Пока у него был урок рисования, я сидел на скамеечке возле школы и смотрел на людей. После обеда стало светить солнце, и снег, который шел последние два дня, быстро растаял. Те, кто опоздал на урок, бежали прямо по лужам. Некоторые поднимали голову и тогда замечали меня. Лучше бы они смотрели себе под ноги, дома потом не досталось бы за ботинки.
Впрочем, им скоро в армию. Пусть смотрят.
«Веселые старты» были только для первоклашек. Поэтому я сел так, чтобы меня не было видно.

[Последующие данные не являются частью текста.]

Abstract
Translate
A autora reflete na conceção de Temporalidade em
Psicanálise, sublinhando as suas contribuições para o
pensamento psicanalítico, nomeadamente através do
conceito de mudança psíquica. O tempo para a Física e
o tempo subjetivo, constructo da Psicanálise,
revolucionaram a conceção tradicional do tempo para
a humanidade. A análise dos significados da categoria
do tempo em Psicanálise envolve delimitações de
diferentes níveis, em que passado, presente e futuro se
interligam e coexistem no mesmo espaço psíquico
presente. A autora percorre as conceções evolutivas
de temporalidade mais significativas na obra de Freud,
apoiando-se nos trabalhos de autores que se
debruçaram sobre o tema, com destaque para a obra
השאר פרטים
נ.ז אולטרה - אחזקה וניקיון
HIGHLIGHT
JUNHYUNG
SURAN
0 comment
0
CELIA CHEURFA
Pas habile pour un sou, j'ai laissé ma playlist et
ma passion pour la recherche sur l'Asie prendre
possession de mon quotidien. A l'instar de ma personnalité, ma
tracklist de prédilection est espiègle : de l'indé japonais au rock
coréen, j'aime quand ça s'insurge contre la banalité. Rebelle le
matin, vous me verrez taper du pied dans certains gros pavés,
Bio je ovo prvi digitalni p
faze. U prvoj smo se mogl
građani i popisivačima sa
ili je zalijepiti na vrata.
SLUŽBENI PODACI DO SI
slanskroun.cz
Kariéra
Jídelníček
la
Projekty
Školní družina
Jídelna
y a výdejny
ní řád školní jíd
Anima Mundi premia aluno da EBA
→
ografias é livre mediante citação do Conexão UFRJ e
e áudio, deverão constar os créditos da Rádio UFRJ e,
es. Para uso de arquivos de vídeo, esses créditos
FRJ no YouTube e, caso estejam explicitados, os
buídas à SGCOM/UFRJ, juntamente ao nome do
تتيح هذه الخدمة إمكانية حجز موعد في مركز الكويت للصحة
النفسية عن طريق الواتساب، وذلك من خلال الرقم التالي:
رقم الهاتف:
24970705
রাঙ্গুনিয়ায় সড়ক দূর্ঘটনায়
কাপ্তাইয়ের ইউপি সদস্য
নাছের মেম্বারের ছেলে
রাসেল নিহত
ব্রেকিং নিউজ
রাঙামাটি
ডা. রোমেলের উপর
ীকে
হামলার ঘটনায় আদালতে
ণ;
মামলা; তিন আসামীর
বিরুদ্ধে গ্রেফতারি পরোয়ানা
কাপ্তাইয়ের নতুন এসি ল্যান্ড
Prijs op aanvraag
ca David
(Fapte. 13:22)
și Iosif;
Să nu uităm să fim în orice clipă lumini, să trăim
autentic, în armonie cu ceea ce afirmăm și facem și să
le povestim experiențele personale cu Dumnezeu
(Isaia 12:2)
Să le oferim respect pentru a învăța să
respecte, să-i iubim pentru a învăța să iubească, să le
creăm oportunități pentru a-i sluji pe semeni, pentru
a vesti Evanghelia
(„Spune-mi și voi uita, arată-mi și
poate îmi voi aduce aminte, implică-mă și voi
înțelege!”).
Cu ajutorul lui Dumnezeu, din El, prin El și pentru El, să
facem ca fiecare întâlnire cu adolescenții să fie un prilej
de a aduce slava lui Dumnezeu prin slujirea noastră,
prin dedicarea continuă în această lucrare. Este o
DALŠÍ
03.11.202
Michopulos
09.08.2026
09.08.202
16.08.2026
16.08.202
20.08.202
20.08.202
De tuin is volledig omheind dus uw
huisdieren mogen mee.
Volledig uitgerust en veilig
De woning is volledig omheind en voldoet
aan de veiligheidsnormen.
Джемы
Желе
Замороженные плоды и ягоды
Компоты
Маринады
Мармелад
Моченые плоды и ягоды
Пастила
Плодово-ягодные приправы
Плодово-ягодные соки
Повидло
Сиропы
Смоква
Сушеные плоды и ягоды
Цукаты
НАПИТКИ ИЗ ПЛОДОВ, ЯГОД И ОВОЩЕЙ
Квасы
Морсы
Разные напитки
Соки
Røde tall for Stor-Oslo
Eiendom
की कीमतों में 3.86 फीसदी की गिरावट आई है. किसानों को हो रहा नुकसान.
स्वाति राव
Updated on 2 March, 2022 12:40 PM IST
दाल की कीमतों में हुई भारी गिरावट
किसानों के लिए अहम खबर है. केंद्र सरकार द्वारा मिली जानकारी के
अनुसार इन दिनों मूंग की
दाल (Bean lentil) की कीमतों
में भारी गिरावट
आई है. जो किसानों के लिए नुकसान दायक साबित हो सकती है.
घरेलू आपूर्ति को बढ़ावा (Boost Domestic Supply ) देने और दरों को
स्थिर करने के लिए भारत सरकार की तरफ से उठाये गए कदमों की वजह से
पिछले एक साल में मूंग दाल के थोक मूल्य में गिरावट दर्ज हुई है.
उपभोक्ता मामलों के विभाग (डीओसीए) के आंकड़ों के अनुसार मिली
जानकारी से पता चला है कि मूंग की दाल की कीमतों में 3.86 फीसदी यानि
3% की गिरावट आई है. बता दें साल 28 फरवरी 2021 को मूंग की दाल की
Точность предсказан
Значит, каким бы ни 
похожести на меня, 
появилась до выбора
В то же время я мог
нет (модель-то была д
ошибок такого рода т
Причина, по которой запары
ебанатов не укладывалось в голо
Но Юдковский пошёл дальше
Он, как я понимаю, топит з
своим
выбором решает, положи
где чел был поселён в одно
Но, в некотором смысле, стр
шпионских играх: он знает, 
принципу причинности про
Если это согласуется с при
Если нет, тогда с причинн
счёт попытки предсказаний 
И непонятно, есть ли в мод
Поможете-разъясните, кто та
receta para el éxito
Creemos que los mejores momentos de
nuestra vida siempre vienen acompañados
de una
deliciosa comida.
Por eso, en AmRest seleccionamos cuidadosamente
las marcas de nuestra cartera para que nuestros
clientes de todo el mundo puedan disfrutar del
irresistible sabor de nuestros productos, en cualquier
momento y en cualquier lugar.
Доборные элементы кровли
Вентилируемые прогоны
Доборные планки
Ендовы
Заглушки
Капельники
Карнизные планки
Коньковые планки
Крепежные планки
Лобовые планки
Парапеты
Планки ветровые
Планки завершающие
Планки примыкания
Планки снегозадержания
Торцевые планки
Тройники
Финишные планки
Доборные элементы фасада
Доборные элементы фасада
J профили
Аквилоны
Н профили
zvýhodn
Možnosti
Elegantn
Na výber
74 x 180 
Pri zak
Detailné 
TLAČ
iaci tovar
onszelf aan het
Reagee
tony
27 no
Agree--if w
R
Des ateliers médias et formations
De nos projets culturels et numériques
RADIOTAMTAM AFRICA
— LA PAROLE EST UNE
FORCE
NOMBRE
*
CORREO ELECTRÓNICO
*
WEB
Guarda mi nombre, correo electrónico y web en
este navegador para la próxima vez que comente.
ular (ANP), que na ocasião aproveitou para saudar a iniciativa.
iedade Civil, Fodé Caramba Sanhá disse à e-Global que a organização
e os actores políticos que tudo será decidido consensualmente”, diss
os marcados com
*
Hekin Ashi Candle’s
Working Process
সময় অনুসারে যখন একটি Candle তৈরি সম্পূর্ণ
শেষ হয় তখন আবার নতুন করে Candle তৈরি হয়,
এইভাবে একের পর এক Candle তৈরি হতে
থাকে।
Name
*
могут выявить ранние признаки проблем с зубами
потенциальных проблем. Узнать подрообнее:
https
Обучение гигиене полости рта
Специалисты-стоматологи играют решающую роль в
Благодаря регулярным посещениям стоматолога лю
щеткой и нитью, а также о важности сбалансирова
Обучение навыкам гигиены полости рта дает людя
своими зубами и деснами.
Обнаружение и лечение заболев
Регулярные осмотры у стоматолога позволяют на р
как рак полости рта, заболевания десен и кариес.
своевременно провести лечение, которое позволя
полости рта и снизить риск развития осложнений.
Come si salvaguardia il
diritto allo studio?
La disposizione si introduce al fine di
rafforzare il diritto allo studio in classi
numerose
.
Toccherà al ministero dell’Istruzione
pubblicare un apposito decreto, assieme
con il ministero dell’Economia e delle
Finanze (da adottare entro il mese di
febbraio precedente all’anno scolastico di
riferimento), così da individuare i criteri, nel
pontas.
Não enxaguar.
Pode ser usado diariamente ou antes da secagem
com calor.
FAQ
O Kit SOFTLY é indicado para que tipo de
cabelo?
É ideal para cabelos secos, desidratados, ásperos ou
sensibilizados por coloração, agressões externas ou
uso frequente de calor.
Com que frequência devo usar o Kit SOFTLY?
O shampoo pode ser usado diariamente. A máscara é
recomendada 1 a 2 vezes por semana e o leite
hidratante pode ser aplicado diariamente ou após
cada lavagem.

Спиной. Пришлось болеть за Славку на слух. Слушал, как они кричат, когда кто-нибудь прибегает последним. Старались помочь. Орали как угорелые.
– Идите вот сюда, – зазвучал у меня за спиной женский голос. – Здесь никого нет. Только один дяденька.
На скамейку передо мной опустились двое мальчишек. Я нагнулся, чтобы их не напугать. Как будто шнурки развязались.
Но им было не до меня.
– Ну как вы оделись? – шептала их мама. – Я же вам все оставила. А вы оделись непонятно как. Теперь все подумают, что мы – нищета.
– Нас папа одевал, – шепнул один мальчик. – Я ему говорил, что так неправильно, а он сказал, отстань, мы опаздываем уже.
– Теперь все подумают, что вам надеть нечего. Я же оставила все на кресле.
– Папа сказал: на «Веселые старты» так одеваться нельзя.